The smp example notebook is for binary segmentation, but we have 3 classes (background, left_boundary, right_boundary). Hence, some modifications will be necessary. Here are detailed instructions for modifications specific to each section in the smp example notebook

  • DataLoader: Ine the Dataset class, you need to change

    • CLASSES: We only have the three classes “background”, “left_boundary”, and “right_boundary”.

    • __init__ function: In the smp example notebook the input images and label images have the same name. In our case, if the input image is called something.png, the label is called something_label.png.

    • __getitem__: You can completely skip the two lines after “extract certain classes from mask (e.g. cars)”. This will be useful for the dice loss implementation later on.

    • visualize: You can just pass mask instead of mask.squeeze(-1) to the visualize function.

  • Augmentations: Disable the “horizontal flip” image augmentation, because it exchanges left and right; something we want to distinguish! The function get_validation_augmentation() can return None, since our image shape is already divisible by 32.

  • Create model and train: I would recommend to change

    • ENCODER: ‘efficientnet-b0’ performs well and is quite fast. But of course you can try others (see smp README)

    • CLASSES: Just use Dataset.CLASSES

    • ACTIVATION: Choose ‘softmax2d’, since we are doing multiclass segmentation.

    • loss: I recommend you to use dice loss for training. You cannot use the library function smp.utils.losses.DiceLoss() directly, since it is for binary segmentation. It expects a prediction tensor of shape (batch_size, W, H) and a ground-truth tensor of shape (batch_size, W, H) (ground-truth tensor is another term for label tensor). However, our multiclass prediction has shape (batch_size, 3, W, H) (where 3=number of classes), and our ground-truth tensor from the DataLoader is of shape (batch_size, W, H). Write your own MultiClassDiceLoss python class which uses smp.utils.base.Loss as a base class. The MultiClassDiceLoss should have two members: BinaryDiceLossLeft and BinaryDiceLossRight, which are of type smp.utils.losses.DiceLoss.

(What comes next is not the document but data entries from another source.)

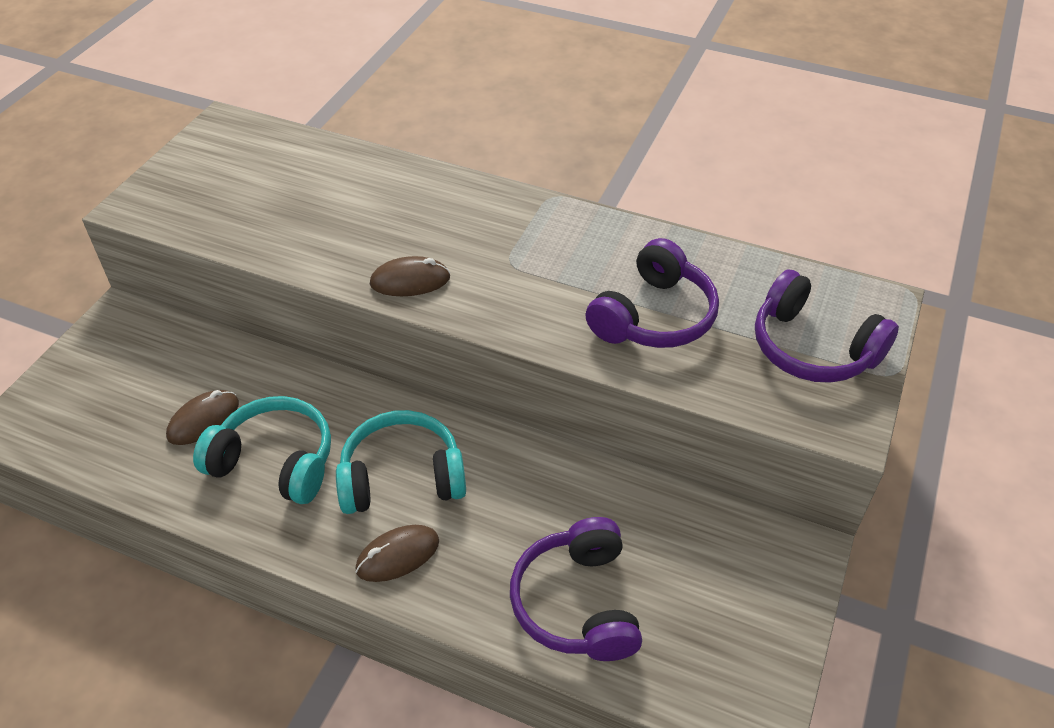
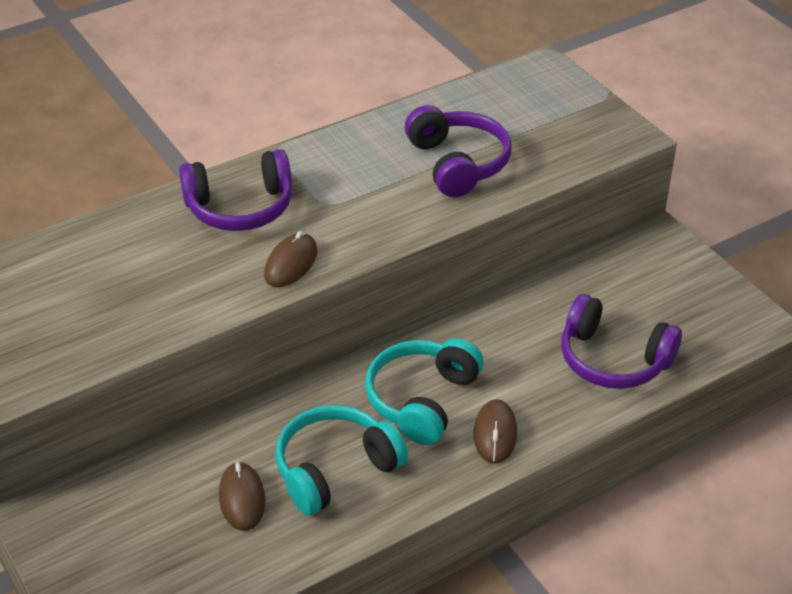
camera: 55 degrees left, 5 degrees down
purple headphones [755,269,899,383] -> purple headphones moved to [179,149,292,231]

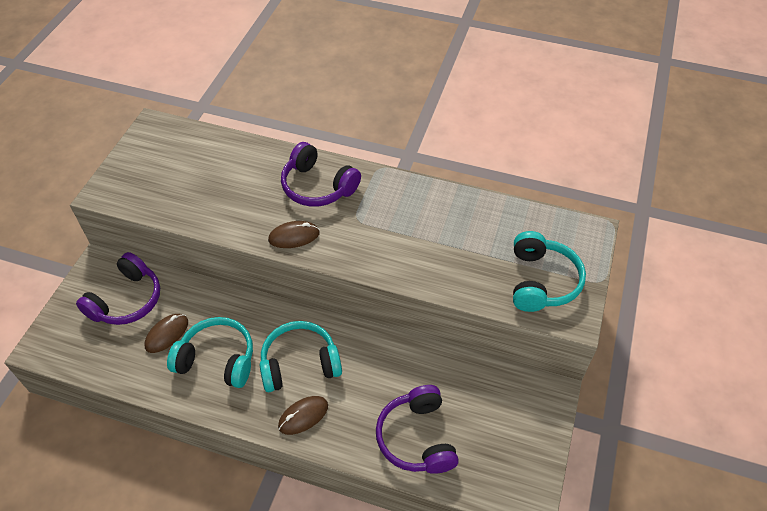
camera: 50 degrees right, 10 degrees up
purple headphones [405,105,511,197] -> purple headphones moved to [76,252,160,325]
none -> turquoise headphones [513,231,586,312]

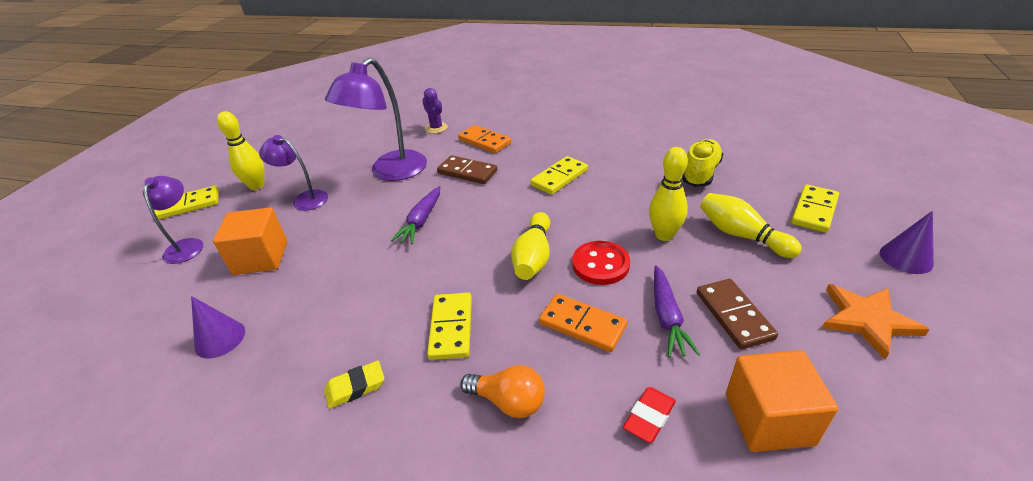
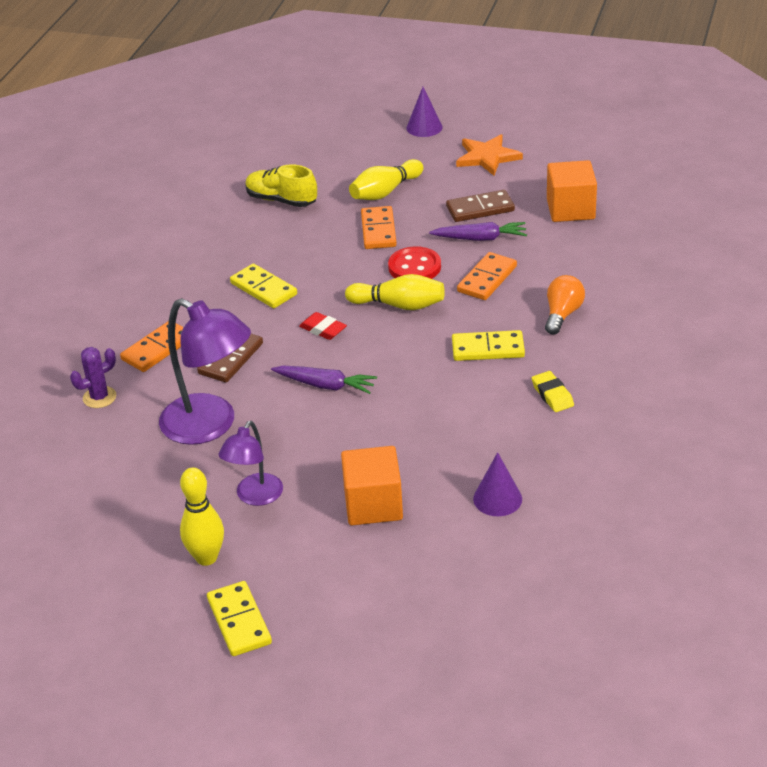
camera: 90 degrees left, 0 degrees up
purple lamp [143,176,203,264] -> none
red eraser [623,387,676,443] -> red eraser moved to [299,312,347,340]
yellow bowling pin [649,147,688,241] -> orange domino [361,206,397,249]
yellow domino [791,184,839,233] -> none

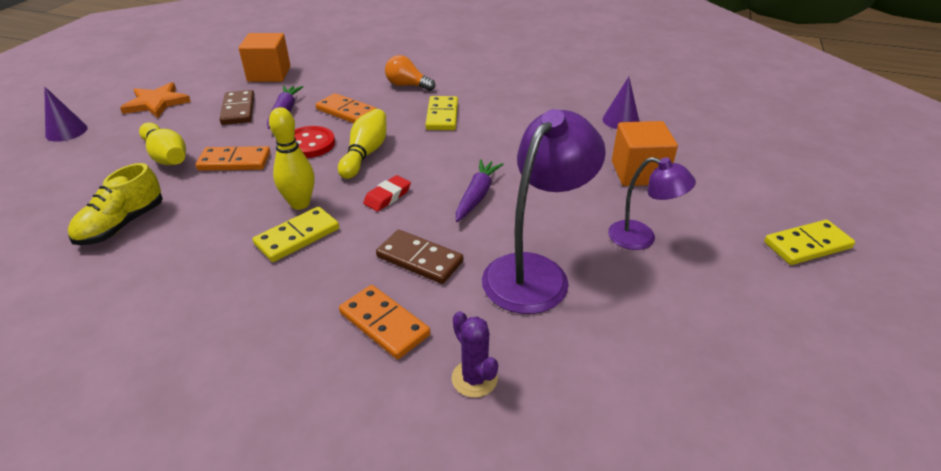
camera: 90 degrees left, 0 degrees up
yellow bowling pin [180,468,224,566] -> yellow bowling pin moved to [269,107,314,210]
yellow eraser [532,371,574,412] -> none

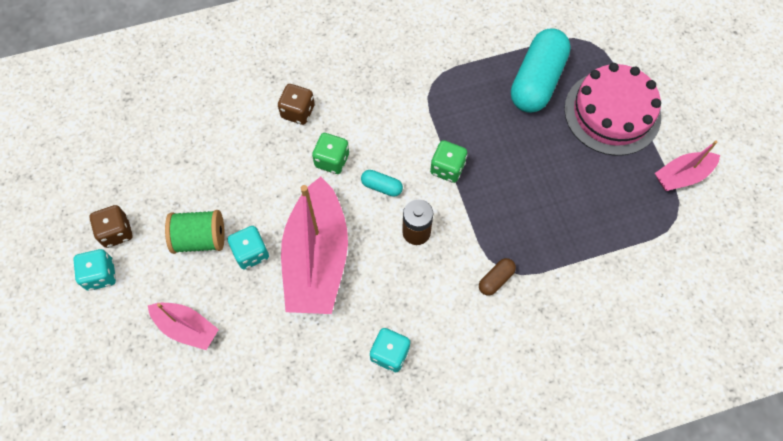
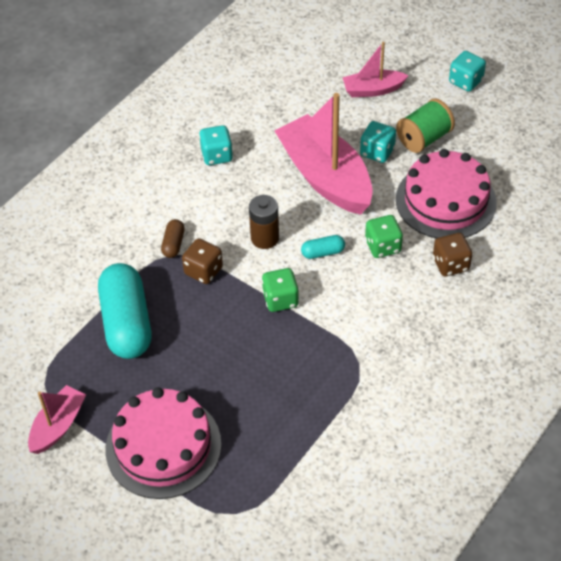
camera: 145 degrees right, 15 degrees down
brown dice [89,205,132,248] -> brown dice moved to [182,238,223,284]
turquoise capsule [511,29,571,113] -> turquoise capsule moved to [98,263,151,359]
none -> pink cake [396,149,497,239]

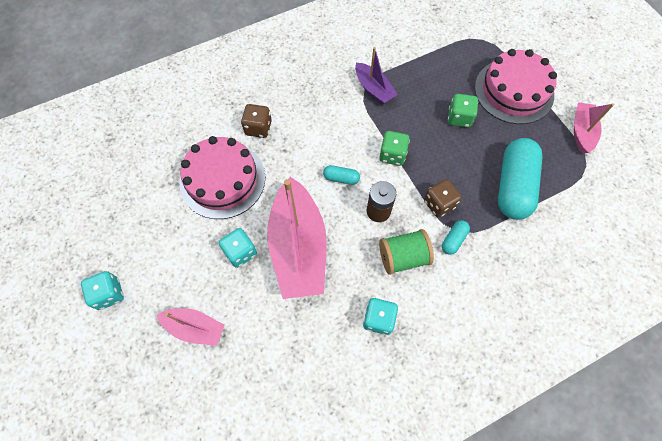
camera: 155 degrees left, 15 degrees up
pink boat [28,385,86,454] -> pink boat turned 135 degrees clockwise [574,102,614,154]
brown capsule [161,219,185,258] -> turquoise capsule [442,220,470,255]
green dice [365,215,403,258] -> green dice moved to [448,94,478,127]
green spool [396,98,455,153] -> green spool moved to [379,229,434,275]
none -> purple boat [355,47,398,105]

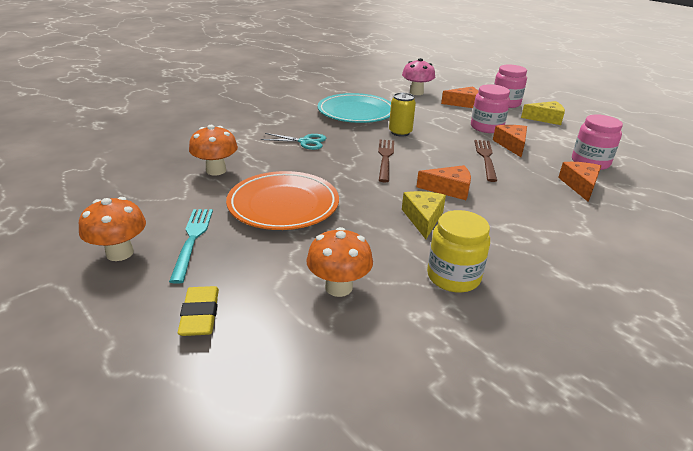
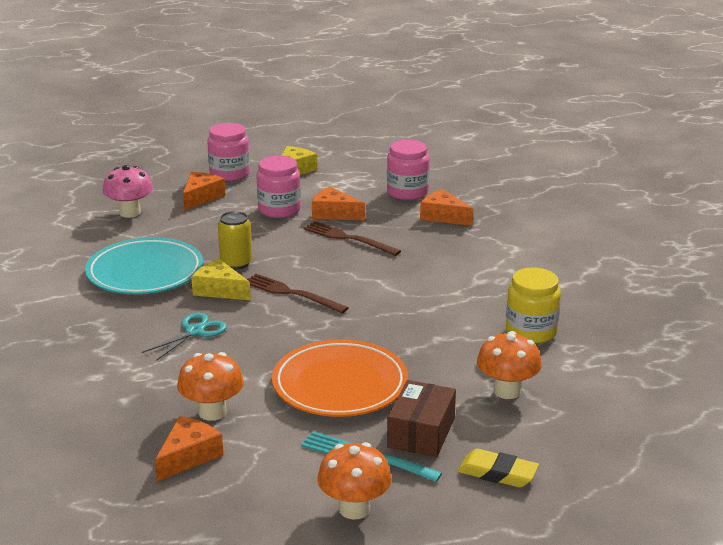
camera: 60 degrees left, 5 degrees down
yellow cheese [402,191,446,239] -> yellow cheese moved to [191,259,251,301]
orange cheese [416,165,471,200] -> orange cheese moved to [155,416,223,481]
none -> brown box [387,380,456,457]

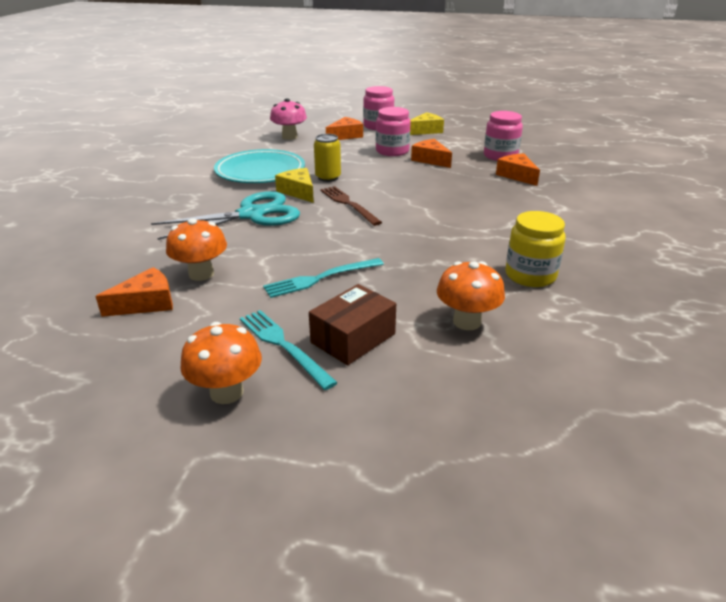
camera: 25 degrees right, 5 degrees up
turquoise scissors [142,313,227,361] -> turquoise scissors [151,191,300,240], size x1.85
orange plate [272,339,408,417] -> turquoise fork [263,258,384,298]
brown fork [304,221,401,256] -> none
yellow eraser [458,449,539,488] -> none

Implement a function forward(self, y_pr, y_gt) for MultiClassDiceLoss, which computes a loss_left and a loss_right and returns 0.5*(loss_left+loss_right). You compute loss_left by passing the correct data into self.BinaryDiceLossLeft.forward().

    • metrics: You can set metrics=[], since our loss function already is a good metric here.

    • epochs: For this data set you can get very good results in around 5 epochs. So you do not need 40 like in the example.

Store your model

You will need your trained model for an upcoming exercise. Hence, please save your trained model to disk. In pytorch you do this via torch.save as shown in the smp example notebook.

Optional: Working on kaggle

The traing data I prepared for you can also be found on kaggle. If you like, you can create your model online with a kaggle notebook. They also offer free GPU access. Consider publishing your notebook on kaggle once you are happy with your solution. I would love to see it 😃.